S’agissant de la Cour suprême, Jammeh n’a fait que tirer la couverture de son côté. Il a ainsi laissé entendre que « seule la Cour suprême peut déclarer quelqu’un président ». Une estocade qui s’adresse à la Cedeao et à Adama Barrown pour dire que son investiture n’est plus possible dès lors que la Cour suprême a décidé de reporter sa session au mois de mai prochain, faute de juges.

Alors, le Président gambien mise sur le respect de la loi gambienne auquel il convie tout le monde. Histoire de dire qu’il est toujours président tout en oubliant, qu’en droit, on ne peut pas se prévaloir de sa propre turpitude.
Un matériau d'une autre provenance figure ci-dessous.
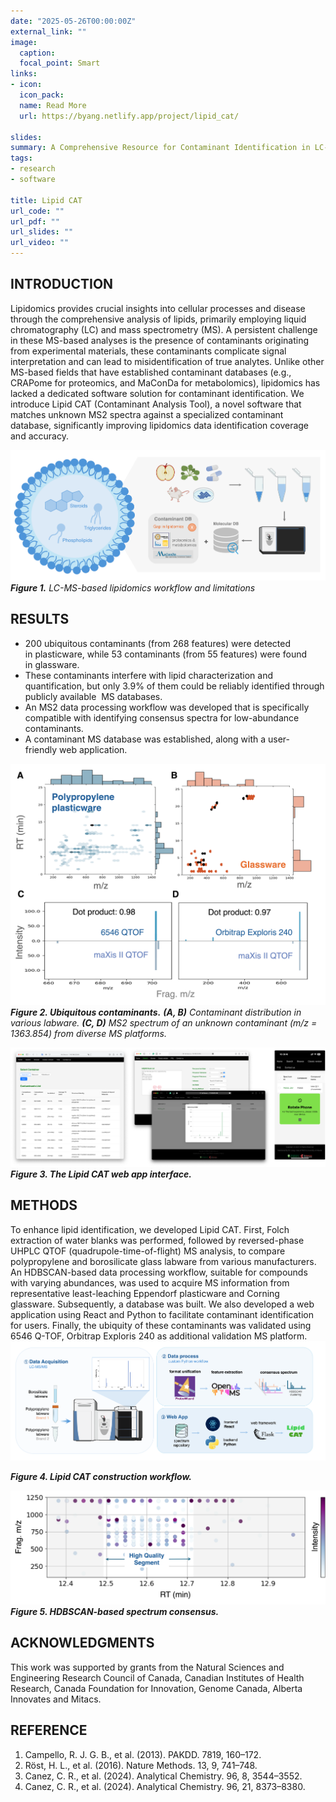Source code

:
 ```yaml
---
date: "2025-05-26T00:00:00Z"
external_link: ""
image:
  caption:
  focal_point: Smart
links:
- icon: 
  icon_pack: 
  name: Read More
  url: https://byang.netlify.app/project/lipid_cat/

slides:
summary: A Comprehensive Resource for Contaminant Identification in LC-MS Lipidomics
tags:
- research
- software

title: Lipid CAT
url_code: ""
url_pdf: ""
url_slides: ""
url_video: ""
---
```

## INTRODUCTION
Lipidomics provides crucial insights into cellular processes and disease through the comprehensive analysis of lipids, primarily employing liquid chromatography (LC) and mass spectrometry (MS). A persistent challenge in these MS-based analyses is the presence of contaminants originating from experimental materials, these contaminants complicate signal interpretation and can lead to misidentification of true analytes. Unlike other MS-based fields that have established contaminant databases (e.g., CRAPome for proteomics, and MaConDa for metabolomics), lipidomics has lacked a dedicated software solution for contaminant identification. We introduce Lipid CAT (Contaminant Analysis Tool), a novel software that matches unknown MS2 spectra against a specialized contaminant database, significantly improving lipidomics data identification coverage and accuracy.



![Workflow](./figure1.png)
***Figure 1.** LC-MS-based lipidomics workflow and limitations*
<br>

## RESULTS 

* 200 ubiquitous contaminants (from 268 features) were detected in plasticware, while 53 contaminants (from 55 features) were found in glassware.
* These contaminants interfere with lipid characterization and quantification, but only 3.9% of them could be reliably identified through publicly available  MS databases.
* An MS2 data processing workflow was developed that is specifically compatible with identifying consensus spectra for low-abundance contaminants.
* A contaminant MS database was established, along with a user-friendly web application.

![Ubiquitous contaminants](./figure2.png)
***Figure 2. Ubiquitous contaminants.***
***(A, B)** Contaminant distribution in various labware. **(C, D)** MS2 spectrum of an unknown contaminant (m/z = 1363.854) from diverse MS platforms.*

![The Lipid CAT web app interface.](./figure3.png)
***Figure 3. The Lipid CAT web app interface.***
<br>

## METHODS
To enhance lipid identification, we developed Lipid CAT. First, Folch extraction of water blanks was performed, followed by reversed-phase UHPLC QTOF (quadrupole-time-of-flight) MS analysis, to compare polypropylene and borosilicate glass labware from various manufacturers. An HDBSCAN-based data processing workflow, suitable for compounds with varying abundances, was used to acquire MS information from representative least-leaching Eppendorf plasticware and Corning glassware. Subsequently, a database was built. We also developed a web application using React and Python to facilitate contaminant identification for users. Finally, the ubiquity of these contaminants was validated using 6546 Q-TOF, Orbitrap Exploris 240 as additional validation MS platform.
![Lipid CAT construction workflow](./figure4.png)

***Figure 4. Lipid CAT construction workflow.***

![HDBSCAN-based spectrum consensus](./figure5.png)
***Figure 5. HDBSCAN-based spectrum consensus.***
<br>

## ACKNOWLEDGMENTS
This work was supported by grants from the Natural Sciences and Engineering Research Council of Canada, Canadian Institutes of Health Research, Canada Foundation for Innovation, Genome Canada, Alberta Innovates and Mitacs.
<br>

## REFERENCE
1. Campello, R. J. G. B., et al. (2013). PAKDD. 7819, 160–172.  
2. Röst, H. L., et al. (2016). Nature Methods. 13, 9, 741–748.  
3. Canez, C. R., et al. (2024). Analytical Chemistry. 96, 8, 3544–3552.  
4. Canez, C. R., et al. (2024). Analytical Chemistry. 96, 21, 8373–8380.  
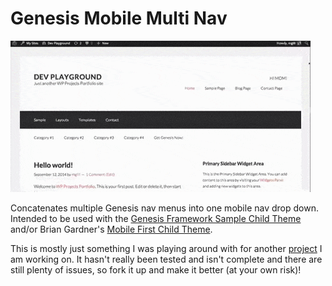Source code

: Genesis Mobile Multi Nav
========================

![Animated GIF showing a screenshot of a Genesis website while the browser window is resized with Genesis Mobile Multi Nav. ](https://github.com/MikeGillihan/genesis-mobile-multi-nav/blob/master/gmmn.gif "Where's the beef?!")


Concatenates multiple Genesis nav menus into one mobile nav drop down. Intended to be used with the [Genesis Framework Sample Child Theme](http://my.studiopress.com/themes/genesis/) and/or Brian Gardner's [Mobile First Child Theme](http://briangardner.com/themes/mobile-first/).


This is mostly just something I was playing around with for another [project](https://github.com/MikeGillihan/GeneSass) I am working on. It hasn't really been tested and isn't complete and there are still plenty of issues, so fork it up and make it better (at your own risk)!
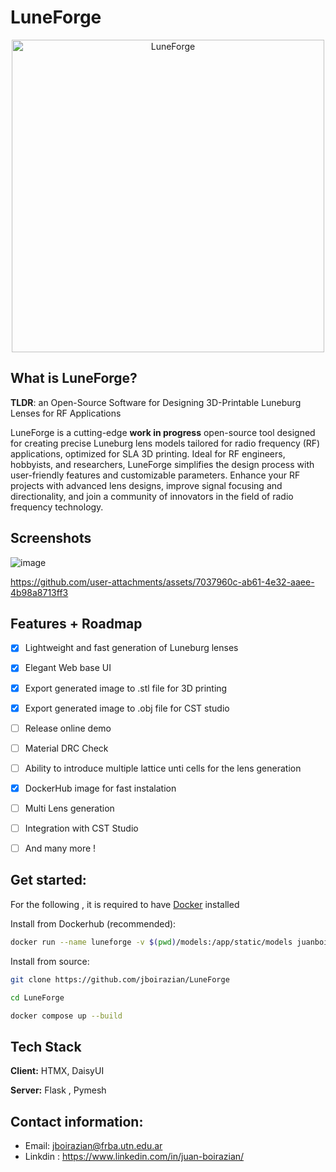 # LuneForge

<p align="center">
  <img src="https://github.com/jboirazian/LuneForge/assets/21143405/c74157f0-7896-45e1-a5f4-219d3b1a810d" alt="LuneForge" width="500"/>
</p>



## What is LuneForge?

**TLDR**: an Open-Source Software for Designing 3D-Printable Luneburg Lenses for RF Applications

LuneForge is a cutting-edge **work in progress** open-source tool designed for creating precise Luneburg lens models tailored for radio frequency (RF) applications, optimized for SLA 3D printing. Ideal for RF engineers, hobbyists, and researchers, LuneForge simplifies the design process with user-friendly features and customizable parameters. Enhance your RF projects with advanced lens designs, improve signal focusing and directionality, and join a community of innovators in the field of radio frequency technology.

## Screenshots

![image](https://github.com/user-attachments/assets/4bcfc710-36c8-4828-9a6e-e17417089945)




https://github.com/user-attachments/assets/7037960c-ab61-4e32-aaee-4b98a8713ff3





## Features + Roadmap

- [x] Lightweight and fast generation of Luneburg lenses
- [x] Elegant Web base UI
- [x] Export generated image to .stl file for 3D printing
- [x] Export generated image to .obj file for CST studio
- [ ] Release online demo 
- [ ] Material DRC Check  
- [ ] Ability to introduce multiple lattice unti cells for the lens generation
- [x] DockerHub image for fast instalation
- [ ] Multi Lens generation
- [ ] Integration with CST Studio
- [ ] And many more !


## Get started:

For the following , it is required to have [Docker](https://www.docker.com/) installed 

Install from Dockerhub (recommended):

```bash
docker run --name luneforge -v $(pwd)/models:/app/static/models juanboirazian/luneforge

```

Install from source:

```bash
git clone https://github.com/jboirazian/LuneForge
```

```bash
cd LuneForge
```

```bash
docker compose up --build
```


## Tech Stack

**Client:** HTMX, DaisyUI

**Server:** Flask , Pymesh

## Contact information:

- Email: jboirazian@frba.utn.edu.ar
- Linkdin : https://www.linkedin.com/in/juan-boirazian/ 
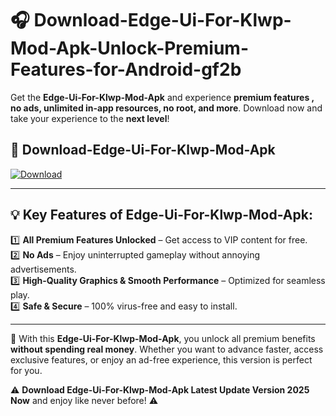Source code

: # 🎧 Download-Edge-Ui-For-Klwp-Mod-Apk-Unlock-Premium-Features-for-Android-gf2b

Get the **Edge-Ui-For-Klwp-Mod-Apk** and experience **premium features , no ads, unlimited in-app resources, no root, and more**. Download now and take your experience to the **next level**!

## 📲 **Download-Edge-Ui-For-Klwp-Mod-Apk**  

[![Download](https://i.imgur.com/s9jy2pZ.png)](https://hapymods.com?title=Edge+Ui+For+Klwp+Mod+Apk&ref=gf2b)

---

## 💡 **Key Features of Edge-Ui-For-Klwp-Mod-Apk:**

1️⃣  **All Premium Features Unlocked** – Get access to VIP content for free.  
2️⃣  **No Ads** – Enjoy uninterrupted gameplay without annoying advertisements.  
3️⃣  **High-Quality Graphics & Smooth Performance** – Optimized for seamless play.  
4️⃣  **Safe & Secure** – 100% virus-free and easy to install.  

---

📌 With this **Edge-Ui-For-Klwp-Mod-Apk**, you unlock all premium benefits **without spending real money**. Whether you want to advance faster, access exclusive features, or enjoy an ad-free experience, this version is perfect for you.  

⚠️ **Download Edge-Ui-For-Klwp-Mod-Apk Latest Update Version 2025 Now** and enjoy like never before! ⚠️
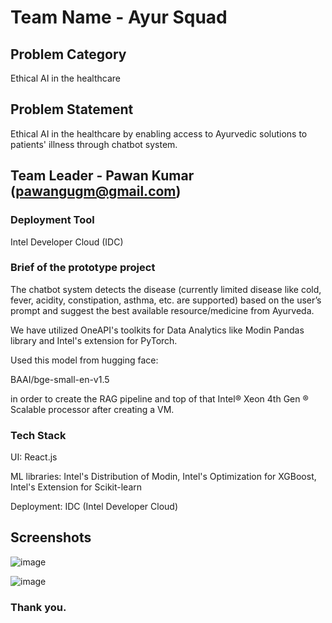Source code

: # Team Name - Ayur Squad
## Problem Category
Ethical AI in the healthcare

## Problem Statement 
Ethical AI in the healthcare by enabling access to Ayurvedic solutions to patients' illness through chatbot system.

## Team Leader - Pawan Kumar (pawangugm@gmail.com)

### Deployment Tool
Intel Developer Cloud (IDC)

### Brief of the prototype project

The chatbot system detects the disease (currently limited disease like cold, fever, acidity, constipation, asthma, etc. are supported) based on the user’s prompt and suggest the best available resource/medicine from Ayurveda.

We have utilized OneAPI's toolkits for Data Analytics like Modin Pandas library and Intel's extension for PyTorch.

Used this model from hugging face: 

BAAI/bge-small-en-v1.5

in order to create the RAG pipeline and top of that Intel® Xeon 4th Gen ® Scalable processor after creating a VM.


### Tech Stack

UI: React.js

ML libraries: Intel's Distribution of Modin, Intel's Optimization for XGBoost, Intel's Extension for Scikit-learn

Deployment: IDC (Intel Developer Cloud)

## Screenshots

![image](https://github.com/pawan-kumar-108/AyurMed/assets/126077105/e6dd6cd9-74b2-4fc3-bf39-847669f719ea)

![image](https://github.com/pawan-kumar-108/AyurMed/assets/126077105/8e6968b7-80da-4935-a5d4-ac481285f5a7)


### Thank you.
L’absence de Cour suprême digne de ce nom est de sa faute. Le report au mois de mai n’est pas du tout expliqué. Mieux, la Commission électorale indépendante a des pouvoirs que lui donne la loi en matière de proclamation des résultats et donc de consécration du vainqueur.

Mais de tout cela, Jammeh n’en a cure. Il croit être sur la bonne voie, celle de ceux qui taillent ou interprètent les lois en leur faveur. Et c’est loin d’être nouveau en Afrique.

Car, il oublie que la Communauté internationale et bon nombre de Gambiens se moquent éperdument du verdict d’une quelconque Cour dont on connait le degré de partialité dans un contexte où d’ailleurs les juges peuvent difficilement faire autrement, à moins de risquer de subir le même sort que le Président de la Commission électorale gambienne, à savoir la fuite.

Mais, en fin stratège, Yahya est allé plus loin. Il a proposé la nomination, par ses soins, d’un médiateur avec deux faiblesses importantes à cette proposition.

La première est que le médiateur proposé n’est pas une personnalité neutre. Musa Jallow est le Secrétaire général de la Présidence, donc un homme du sérail. Il va travailler pour maintenir son mentor au pouvoir. Et c’est cela qui motive son choix.

Jammeh aurait pu miser sur une personnalité de la Société civile gambienne, un Imam respecté par tous ou toute autre personnalité de consensus. Mais, il ne l’a pas fait. Et pour cause!

C’est pourquoi, la loi d’amnistie qu’il propose recèle aussi les mêmes faiblesses. Dire que cela ne concerne que la période allant du 04 novembre au 24 janvier montre que c’est une loi qui ne vise que les supposés auteurs de trouble arrêtés. Il montre par là sa bonne foi d’apaiser le climat, mais, il n’a pas encore conscience qu’il ne sera plus Président à partir du 18 janvier.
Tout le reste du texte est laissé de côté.